Czy cena ropy osiągnęła już szczyt, a jeżeli nie, jakie wydarzenia rynkowe mogą spowodować jej wzrost w najbliższej przyszłości?

Ceny ropy naftowej w najbliższym terminie będą walczyć o kolejne wzrosty – tegoroczne maksimum raczej mamy już jednak za sobą. Najbardziej prawdopodobną przyczyną ewentualnych niespodziewanych wzrostów wydaje się jakieś zdarzenie związane z geopolityką lub pogodą – tymczasem nad gospodarką G7 nadal wiszą dość ciemne chmury, a Chiny zbliżają się do czegoś, co dość poważnie przypomina bańkę. Prognoza na koniec roku: 65 USD.

Popyt na ropę w dłuższym terminie nadal rośnie pomimo tego, że plany olbrzymich inwestycji tracą na realności. Popyt zgłaszany przez Chiny odpowiada za połowę wzrostu zapotrzebowania odnotowanego dotychczas w 2010 r. i wygląda na to, że tendencja ta utrzyma się. Spekulanci od kilku miesięcy są mało aktywni, jednak wszelkie trwalsze wzrosty zachęcą ich do zaangażowania się, co tylko przyspieszy wędrówkę cen w górę. Obecna prognoza na koniec 2011 r. to 85 USD.

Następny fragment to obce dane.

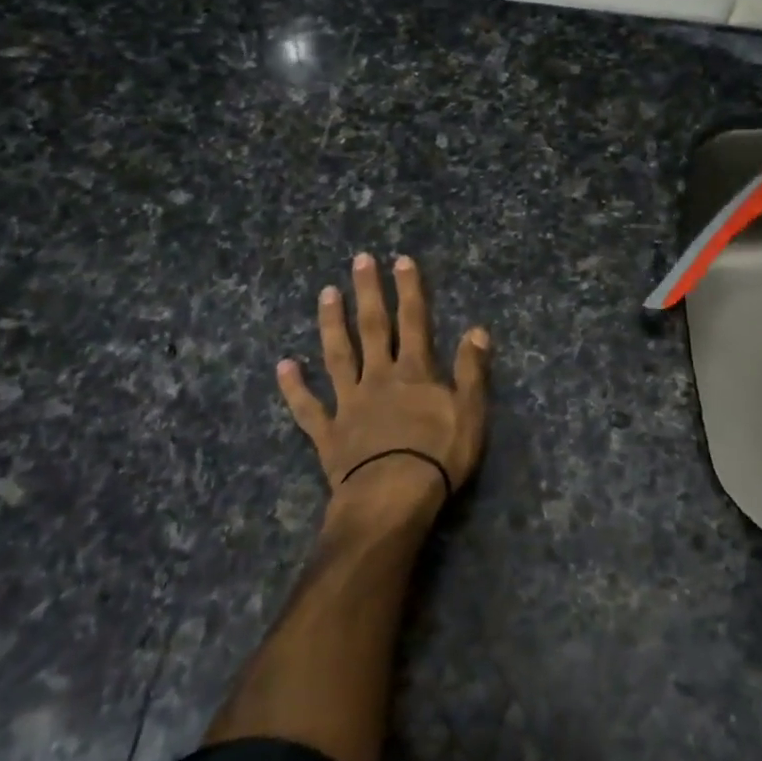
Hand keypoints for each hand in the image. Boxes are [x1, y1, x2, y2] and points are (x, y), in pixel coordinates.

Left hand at [277, 253, 489, 516]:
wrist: (391, 499)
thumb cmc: (437, 457)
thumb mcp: (470, 413)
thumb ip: (471, 370)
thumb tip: (477, 329)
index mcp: (414, 372)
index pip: (414, 321)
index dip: (409, 290)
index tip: (401, 260)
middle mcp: (378, 377)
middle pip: (373, 327)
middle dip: (369, 292)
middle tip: (360, 260)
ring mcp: (349, 403)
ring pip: (338, 355)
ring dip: (332, 323)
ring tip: (326, 293)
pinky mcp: (328, 432)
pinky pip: (308, 407)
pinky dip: (294, 386)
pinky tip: (284, 365)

Czy możemy oczekiwać jakichkolwiek znaczących wahań cen zarówno w długim, jak i w krótkim terminie?

Reklama

Pomijając nieliczne wyjątki, 2010 r. dotychczas był okresem niewielkich wahań cen. Początkowy optymizm zniknął, gdy perspektywy gospodarcze zaczęły się pogarszać. W sytuacji, w której tak wiele uwagi poświęca się zmianom cen energii, większe wahania będą utrzymywać się zarówno w długim, jak i w krótkim okresie. Najaktywniejszymi graczami są obecnie menedżerowie portfeli inwestycyjnych, których stosunkowo krótki horyzont inwestycyjny dodatkowo zwiększa zmienność cen.